On 2020-07-18 12:39, jlarkin@highlandsniptechnology.com wrote:
On Sat, 18 Jul 2020 11:27:16 -0700, Joerg <news@analogconsultants.com
wrote:

On 2020-07-17 09:49, jlarkin@highlandsniptechnology.com wrote:


I need eight isolated 150 volt DC supplies, low current, under 1 mA
average. Commercial dc/dc converters are crazy expensive:

https://www.digikey.com/products/en/power-supplies-board-mount/dc-dc-converters/922?k=&pkeyword=&sv=0&pv183=354808&pv183=354809&pv2211=i1&pv1525=100671&pv1525=114705&pv1525=140848&pv1525=157291&pv1525=182727&sf=1&FV=-8%7C922&quantity=&ColumnSort=0&page=1&pageSize=25

I guess I\'ll have to design it. Coilcraft has some nice little flyback
transformers.

I think I can use one flyback driver circuit and put all eight
primaries in parallel. Maybe regulate a little on the high sides.

The application is eight isolated high-voltage pulse outputs. My first
idea was to use grounded drivers and final pulse transformers, but the
volt-seconds get huge so the pulse transformer would be awful. Better
to float the entire output circuit.


Mostly I used CCFL inverter transformers for that. Cheap, fairly small.
Even complete modules can be had for a few dollars:

https://www.ebay.com/itm/1Pc-CCFL-inverter-board-for-LCD-screen-with-1CCFL-backlight-LCD-JN/392849295194

$3.33 with free shipping from China. We pay for that.

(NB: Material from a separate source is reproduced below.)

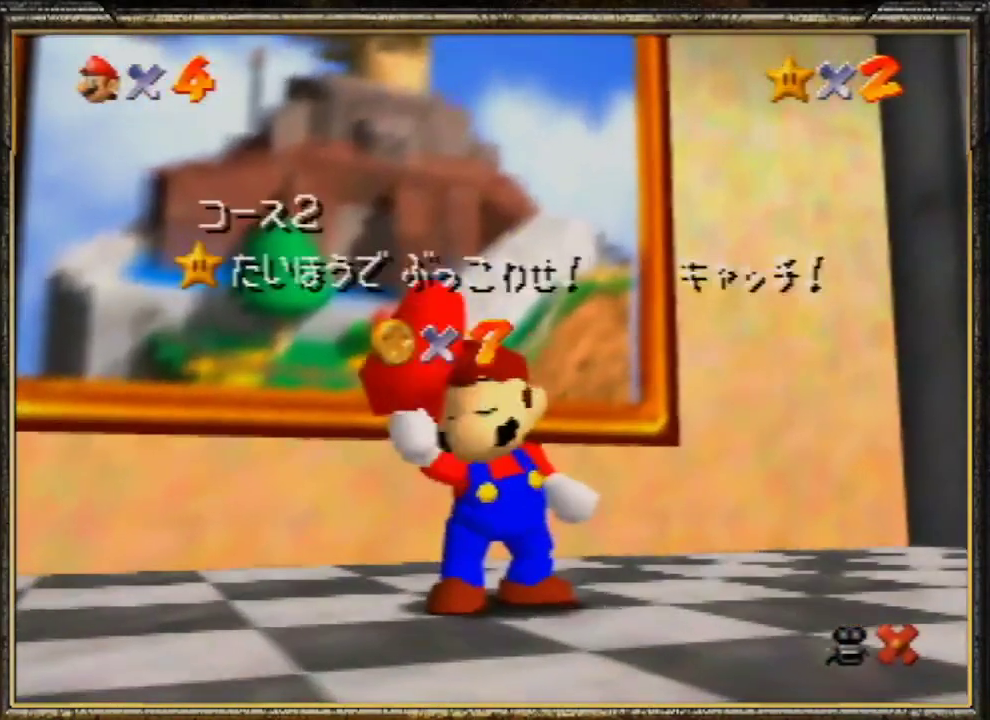
{"buttons": [], "left_stick": "center", "events": []}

Yup, they\'ll make the next aircraft carrier :-(


Or course, with everything going LED and OLED these days it\'s only a
matter of years until the available selection starts to thin out.

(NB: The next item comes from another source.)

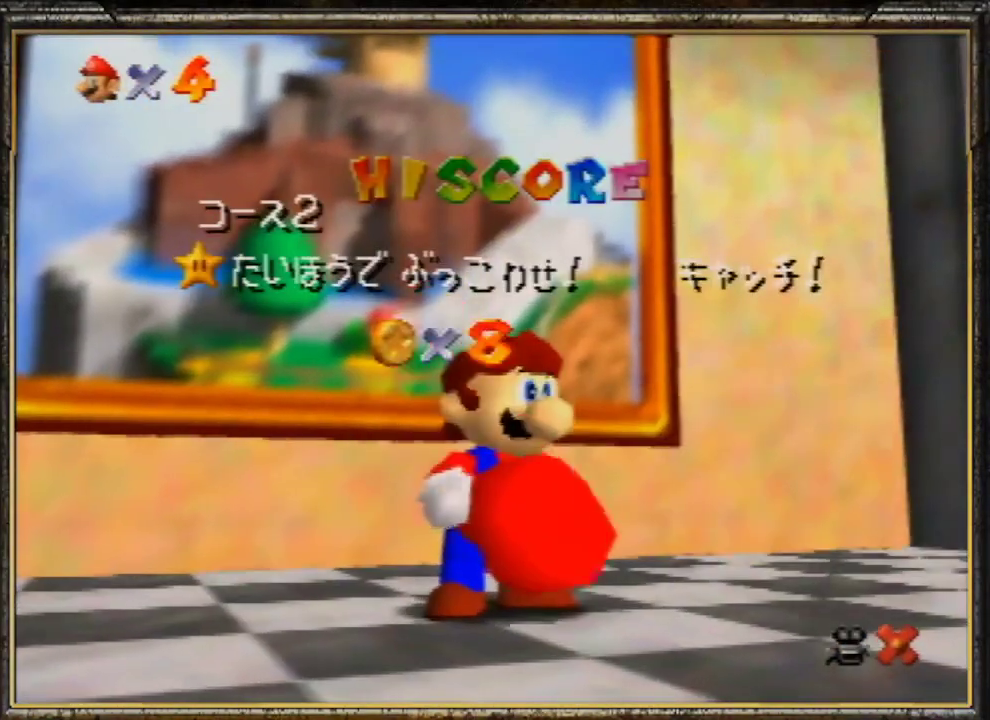
{"buttons": [], "left_stick": "center", "events": []}
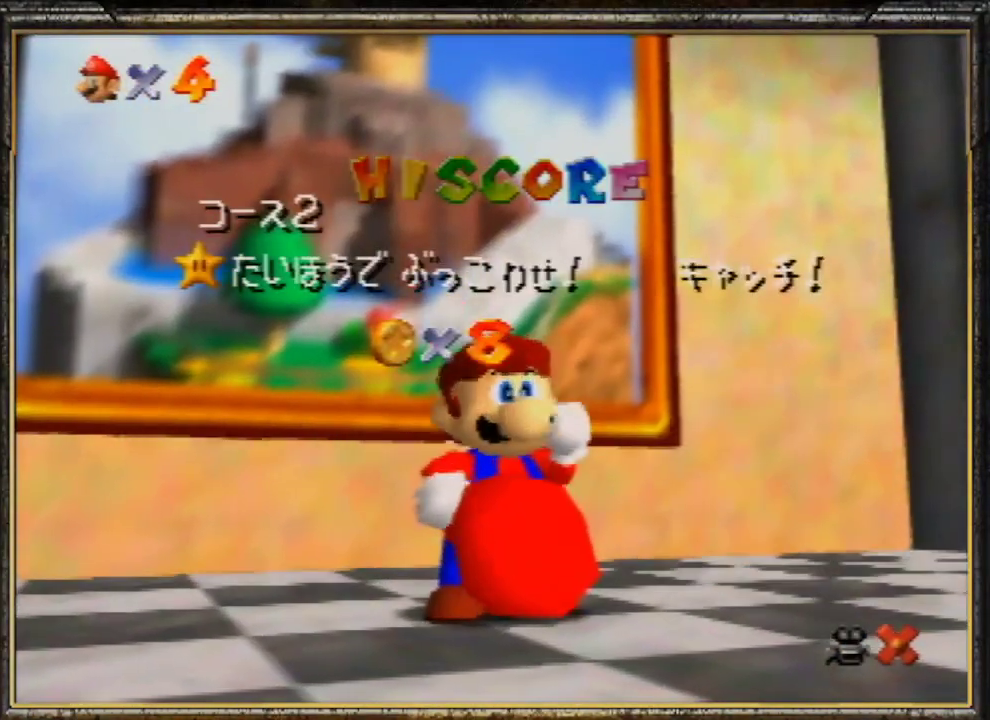
{"buttons": [], "left_stick": "center", "events": []}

I won\'t use ebay or Amazon stuff in my gear. Some of my customers care
about part traceability and anti-Chinese stuff.

Some of those things, ebay and Amazon, are OK for breadboards and lab
cables and such.

One customer recently elected to buy a bunch of $40 cables from us,
when Amazon has them for $6.


It was just meant as an example. On most projects where I needed a few
hundred volts I used the bare CCFL transformers and they cost just a few
bucks. Even from US sources they are often produced abroad, sometimes in
China.

Are the CCFL supplies flybacks or Royers or something? What sorts of
open-circuit voltages do they make?

It\'s probably Baxandall Class-D oscillator. Jim Williams seems to have got the circuit from England without getting the literature reference that should have come with it - Baxandall, P.J, Proc I.E.E 106, B, 748 (1959.

http://sophia-elektronica.com/0344_001_Baxandal.pdf

From my web-site.

\"The circuit is probably best known from Jim Williams’ series of application notes for Linear Technology, on high frequency inverters for driving cold cathode back-lights used in laptop computers (application notes AN45, AN49, AN51, AN55, AN61, AN65). Jim Williams describes the inverter as a current driven Royer inverter, referring back to the non-resonant inverter described by Bright, Pittman and George H. Royer in 1954 in a paper “Transistors as on-off switches in saturable core circuits” in Electrical Manufacturing.\"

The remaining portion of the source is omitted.